Source Apportionment of Wintertime Organic Pollutants in a Canadian Megacity: Insights from Particle and Gas Phase Measurements

Spiro Jorga, LAURA-HELENA RIVELLINI, Yutong Wang, Jonathan Abbatt, University of Toronto

     Abstract Number: 61
     Working Group: Source Apportionment

Abstract
Despite extensive studies on air pollution during summertime, limited research has been conducted on wintertime air pollution, where sources may differ, and the lower boundary layer and reduced oxidation levels can lead to unique atmospheric interactions. To address this knowledge gap, we conducted a study during the winter of 2023 in Toronto, a Canadian megacity, to investigate the sources and processes of particle and gaseous pollutants and their connections to each other. The temperature during that period ranged from -20^oC to 15^oC. A high-resolution time-of-flight aerosol mass spectrometer (HR-ToF-AMS) and a Proton Transfer-Reaction Mass Spectrometer (PTR-MS) were deployed, along with measurements of particle size distribution from 14 nm to 10 μm, and black carbon concentration using a PAX. The average PM₁ concentration was found to be 9 μg m^-3 and was dominated by organics, which accounted for 70% of the mass, followed by nitrate (15%), ammonium (7%), sulfate (5%), black carbon (2%), and chloride (1%).

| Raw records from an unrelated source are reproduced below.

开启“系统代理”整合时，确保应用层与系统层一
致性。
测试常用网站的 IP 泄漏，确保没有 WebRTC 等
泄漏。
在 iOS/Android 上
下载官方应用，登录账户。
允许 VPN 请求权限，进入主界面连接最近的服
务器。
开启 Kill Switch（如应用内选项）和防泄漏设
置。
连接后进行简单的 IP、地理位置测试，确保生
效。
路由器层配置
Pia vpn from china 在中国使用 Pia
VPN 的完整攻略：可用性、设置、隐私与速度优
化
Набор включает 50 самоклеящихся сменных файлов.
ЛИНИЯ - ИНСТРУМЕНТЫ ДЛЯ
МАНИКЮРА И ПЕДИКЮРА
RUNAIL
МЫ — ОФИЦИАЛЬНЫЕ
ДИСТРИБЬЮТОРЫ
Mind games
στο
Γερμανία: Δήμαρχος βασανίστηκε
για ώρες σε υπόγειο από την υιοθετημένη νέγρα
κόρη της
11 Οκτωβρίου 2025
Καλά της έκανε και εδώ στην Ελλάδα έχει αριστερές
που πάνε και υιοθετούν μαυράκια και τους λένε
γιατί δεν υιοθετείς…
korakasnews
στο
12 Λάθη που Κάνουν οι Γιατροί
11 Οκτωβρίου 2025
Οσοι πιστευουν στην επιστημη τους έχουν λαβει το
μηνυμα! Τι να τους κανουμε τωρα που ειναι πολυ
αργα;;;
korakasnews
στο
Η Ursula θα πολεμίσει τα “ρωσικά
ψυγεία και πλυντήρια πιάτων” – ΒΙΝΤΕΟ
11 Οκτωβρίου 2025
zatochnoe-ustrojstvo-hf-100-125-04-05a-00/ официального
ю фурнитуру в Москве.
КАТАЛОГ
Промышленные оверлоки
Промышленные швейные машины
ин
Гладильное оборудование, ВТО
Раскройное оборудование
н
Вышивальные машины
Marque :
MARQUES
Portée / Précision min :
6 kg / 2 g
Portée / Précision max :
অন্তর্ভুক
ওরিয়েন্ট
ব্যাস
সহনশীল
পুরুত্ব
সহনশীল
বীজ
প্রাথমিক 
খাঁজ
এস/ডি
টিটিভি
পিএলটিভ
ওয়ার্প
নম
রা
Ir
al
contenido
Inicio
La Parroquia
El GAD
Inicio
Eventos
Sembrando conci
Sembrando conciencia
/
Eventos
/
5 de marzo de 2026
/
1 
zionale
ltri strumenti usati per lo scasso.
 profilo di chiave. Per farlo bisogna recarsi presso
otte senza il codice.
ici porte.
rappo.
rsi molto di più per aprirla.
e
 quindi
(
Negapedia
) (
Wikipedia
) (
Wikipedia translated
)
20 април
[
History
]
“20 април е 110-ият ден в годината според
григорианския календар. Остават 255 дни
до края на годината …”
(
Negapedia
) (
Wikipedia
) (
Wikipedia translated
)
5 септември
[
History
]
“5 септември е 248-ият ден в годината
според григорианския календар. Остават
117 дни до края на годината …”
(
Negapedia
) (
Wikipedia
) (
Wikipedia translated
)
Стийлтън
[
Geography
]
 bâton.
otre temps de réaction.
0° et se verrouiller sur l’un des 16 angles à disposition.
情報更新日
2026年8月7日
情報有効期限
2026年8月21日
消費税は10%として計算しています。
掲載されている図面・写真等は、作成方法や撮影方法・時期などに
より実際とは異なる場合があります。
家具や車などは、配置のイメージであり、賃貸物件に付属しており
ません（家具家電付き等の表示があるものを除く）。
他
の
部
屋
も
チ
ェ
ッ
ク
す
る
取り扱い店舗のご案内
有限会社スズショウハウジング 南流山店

Positive Matrix Factorization (PMF) of the AMS and PTR-MS measurements revealed the main sources of particulate and volatile organic pollutants. We observed identifiable signals and similar time trends from mobile, cooking, and oxidation within both the gas and particles factors. The oxygenated organic aerosol (OOA) was identified as the dominant source of organic matter, accounting for 56% of the total organic aerosol, followed by cooking OA (COA) at 20%, traffic hydrocarbon-like OA (HOA) at 13%, and a combustion-like OA (combOA) at 11%. Based on correlations with particle and other gas phase measurements, the identified PMF factors from the PTR-MS measurements were: organic background (48%), mobile sources factor (20%), cooking factor (18%), a factor related to diesel vehicles (8%), and one human-connected factor (7%).